▶ **Given problem**
Extend the microservices design excerpt below, beginning right after its last sentence.

▶ **Selected excerpt**
- - -
Dev Ops is a methodology focuses on speeding up the process of software development to customer deployment.  This methodology concentrates on improving the communication and collaboration between the software development and IT operations by integration, automation and cooperation.

Micro services architecture supports to meet both software engineers and IT professionals objective. Being small, independent component it is relatively easier to develop, test, deploy  and recovery (if failure) when compared to large monolithic architectures.

2.3 Agile Methodologies

Agile is the software development process model, which is evolved from Extreme Programming (XP) and Iterative and Incremental (2I) development process models.  Agile is best suitable for small teams, working on software deliverable where the requirement volatility is high and time to market is shorter.

As per the agile manifesto, agile prefers :

  • Individual interactions over Process and Tools
  • Working Software over comprehensive documentation
  • Customer Collaboration over contract negotiation
  • Responding to Change over following a plan

A small dynamic team which works in agile process model developing a micro service that is small, independent and full-stack application will have a complete product ownership with clear boundaries of responsibility.

3. Design of Micro Services

3.1 Characteristics of Micro Services

Micro services are designed to be small, stateless, in(ter)dependent & full-stack application so that it could be deployed in cloud infrastructure.

Small : Micro services are designed to be small, but defining “small” is subjective.  Some of the estimation techniques like lines of code, function points, use cases may be used, but it is not recommended estimation techniques in agile.

In the book Building Microservices the author Sam Newman suggest few techniques to define the size of micro service, they are : It should be small enough to be owned by a small agile development team,  re-writable within one or two agile sprints ( typically two to four weeks) or the complexity does not require to refactoring or require further divide into another micro service.

Stateless : A stateless application handles every request with the information contained only within it. Micro services must be stateless and it must service the request without remembering the previous communications from the external system.

In(ter)dependent : Micro services must service the request independently, but it may collaborate with other micro services within the eco-system.  For example, a micro service that generates a unique report after interacting with other micro services is an interdependent system. In this scenario, other micro services which only provide the necessary data to reporting micro services may be independent services.

Full-Stack Application : A full stack application is individually deploy-able. It has its own server, network & hosting environment.  The business logic, data model and the service interface ( API / UI) must be part of the entire system.  Micro service must be a full stack application.

3.2 Architecture Principles

Though SOA is one of the important architecture style helps in designing micro services.  There are few more architecture styles and design principles need to be considered while designing micro services.  They are:

3.2.1 Single Responsibility Principle (Robert C Martin)

Each micro-service must be responsible for a specific feature or a functionality or aggregation of cohesive functionality.  The thump rule to apply this principle is : “Gather those things which change for the same reason, Separate those things which change for the different reason”.
- - -
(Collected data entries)
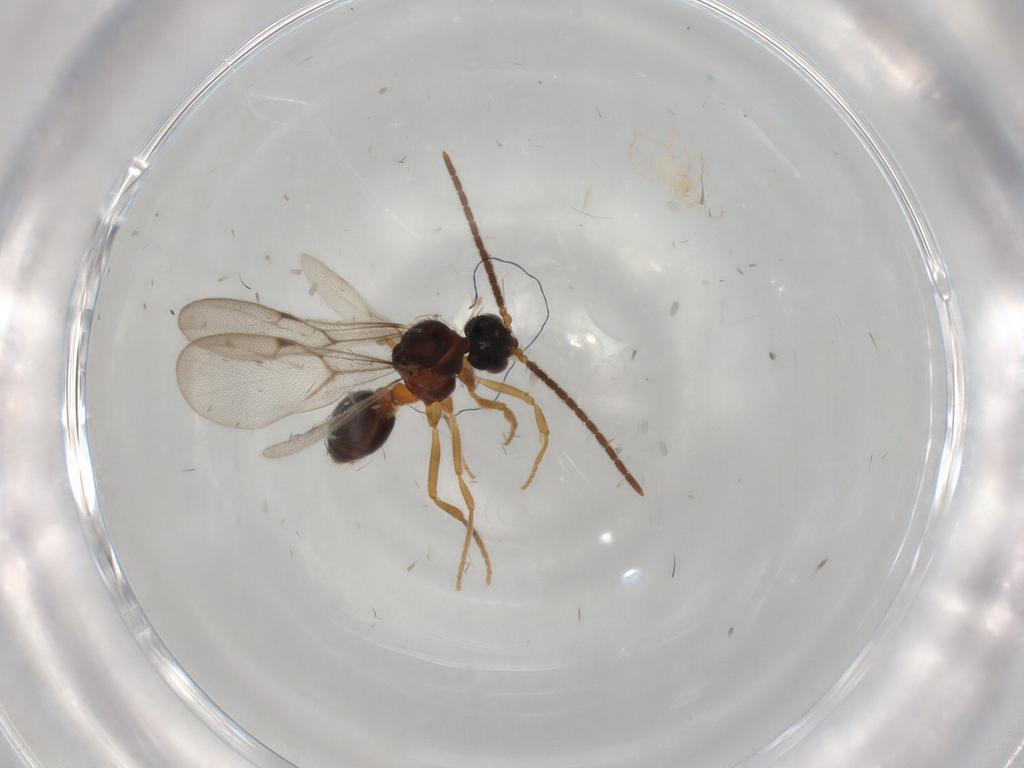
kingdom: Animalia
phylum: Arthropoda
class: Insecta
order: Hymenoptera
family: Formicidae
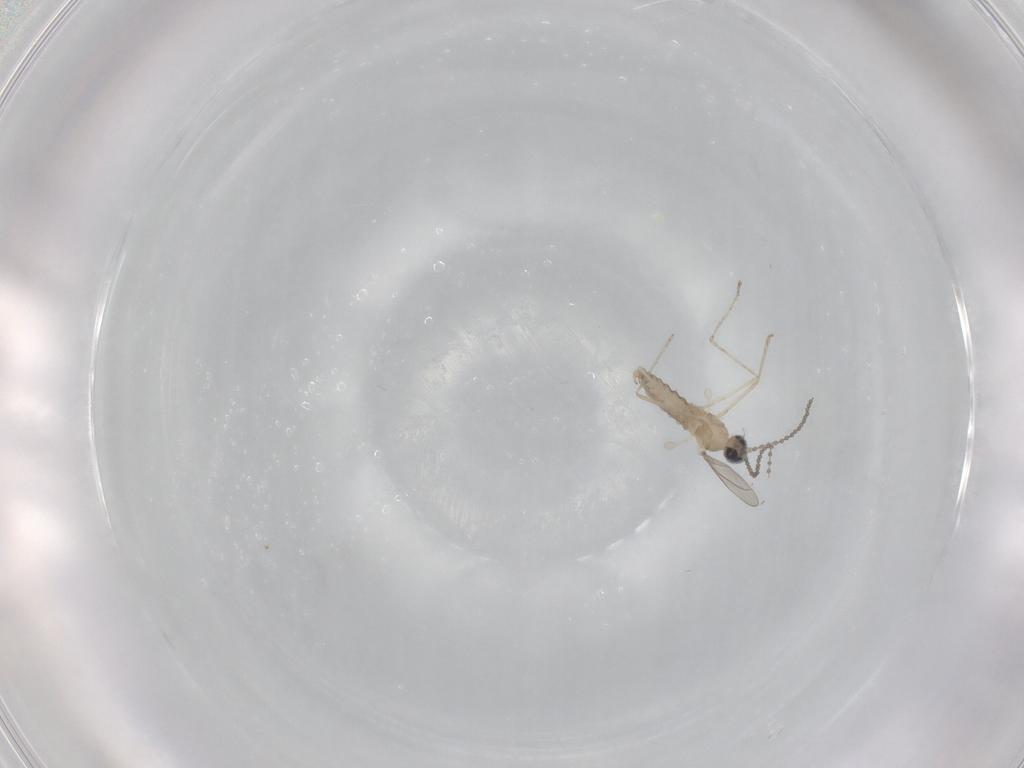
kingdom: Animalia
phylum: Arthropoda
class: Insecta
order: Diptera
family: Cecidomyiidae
- - -
▶ **Task result**
3.2.2 Domain Driven Design

Domain driven design is an  architectural principle in-line with object oriented approach. It recommends designing systems to reflect the real world domains.  It considers the business domain, elements and behaviors and interactions between business domains.  For example, in banking domain, individual micro services can be designed to handle various business functions such as retail banking, on-line banking, on-line trading etc. The retail banking micro-service can offer services related to that eg. open a bank account, cash withdraw, cash deposits, etc.

3.2.3 Service Oriented Architecture

The Service Oriented Architecture (SOA) is an architecture style, which enforces certain principles and philosophies.  Following are the principles of SOA to be adhered while designing micro-services for cloud.

3.2.3.1 Encapsulation

The services must encapsulate the internal implementation details, so that the external system utilizes the services need not worry about the internals. Encapsulation reduces the complexity  and enhances the flexibility (adaptability to change) of the system .

3.2.3.2 Loose Coupling

The changes in one micro-system should have zero or minimum impact on other services in the eco-system.   This principle also suggests having a loosely coupled communication methods between the micro services.  As per SOA, RESTful APIs are more suitable than Java RMI, where the later enforces a technology on other micro-services.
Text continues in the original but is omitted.